Sometime during the evening, we'd go to the house where the newlyweds would live, to play some type of prank. It might be nothing more than soaping all the windows in the house, stuffing potatoes into the exhaust pipe of his truck and tractor, or tipping over the outhouse. One time we blocked him out of his barn by stacking two rows of square hay bales, floor to ceiling, inside the door. We had to do all the work inside the barn, then climb into the hay mow and ride a rope to the ground.

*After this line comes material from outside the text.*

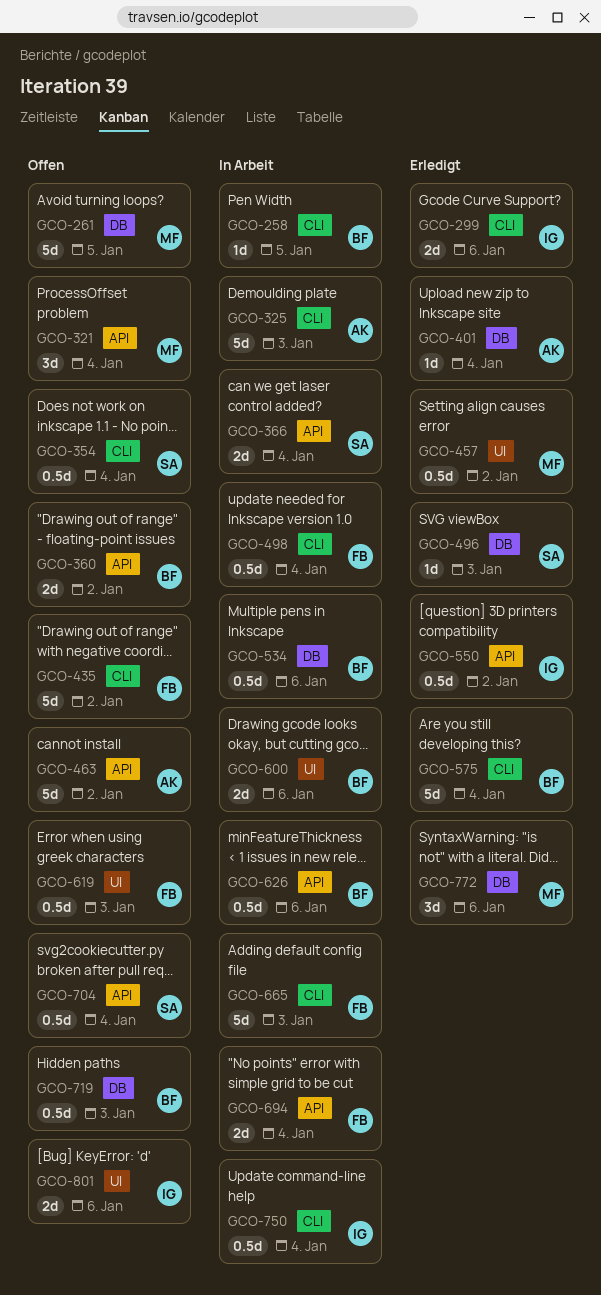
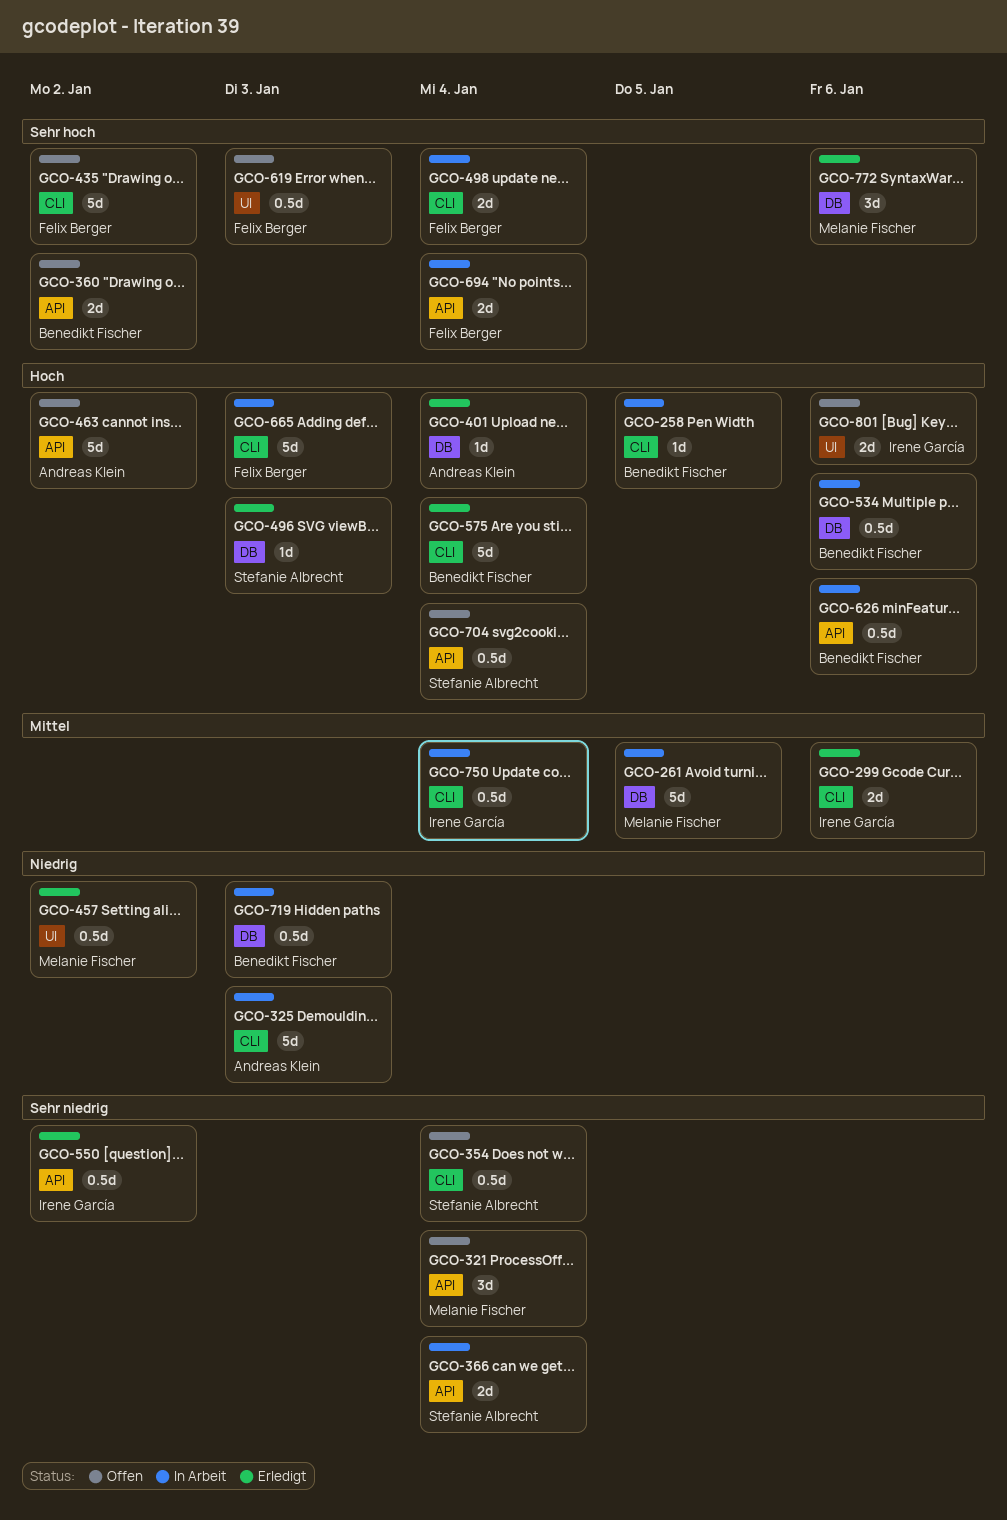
GCO-261, status: Offen -> In Arbeit
GCO-498, estimate: 0.5d -> 2d
GCO-600: present -> none
GCO-719, status: Offen -> In Arbeit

The next day, he had to borrow a tall ladder from a neighbor to get into his barn.

When the newlyweds left the party, they had strings of cans tied to their car and a bunch of cars would follow, honking horns and making life miserable for them. If they went to their house, a bunch of cars would park outside and blow their horns, sometimes for an hour or more.

No television in those days, so we made our own entertainment.

Ol' Fashioned Girl
04-20-2009, 05:32 AM
I've still got the kerosene lamps that belonged to my mother and grandmother and we use them from time to time during power outages. The one that belonged to my grandmother has a handmade wick in it - my mother took one of my baby socks and sewed it to the stub of the old wick before it ran completely out. I've also got a 'fancy' lamp that has the silky 'mantle' that was used instead of a wick.

04-20-2009, 07:07 AM
You know, I was reading through the responses and just realized I completely forgot to type out the one thing I started to post in this thread in the first place. (I ramble a lot and tend to forget)....

Kerosene lamps/oil lamps were popular to a lot of homes back then, is what I originally intended to post. My grandmother has several that are absolutely fabulous (the more decorative ones), but some don't even look trustworthy. My grandparents on both sides used to talk about the lamps and my great-aunt set her bed on fire with one as a teenager. I think those and candles were widely used even up to the mid-forties, but that may only be within the poorer families, I'm not sure.

04-20-2009, 07:22 PM
Gary's description is pretty apt for chivarees I've heard about. Usually they would follow the newly married couple to their home - evening of the wedding and serenade them from outside, pull pranks, etc. Around here (rural Oklahoma) most people during that time did not have cars so were either afoot or riding a horse. Someone might slip into the house before they got home and sprinkle rice in the bed, etc.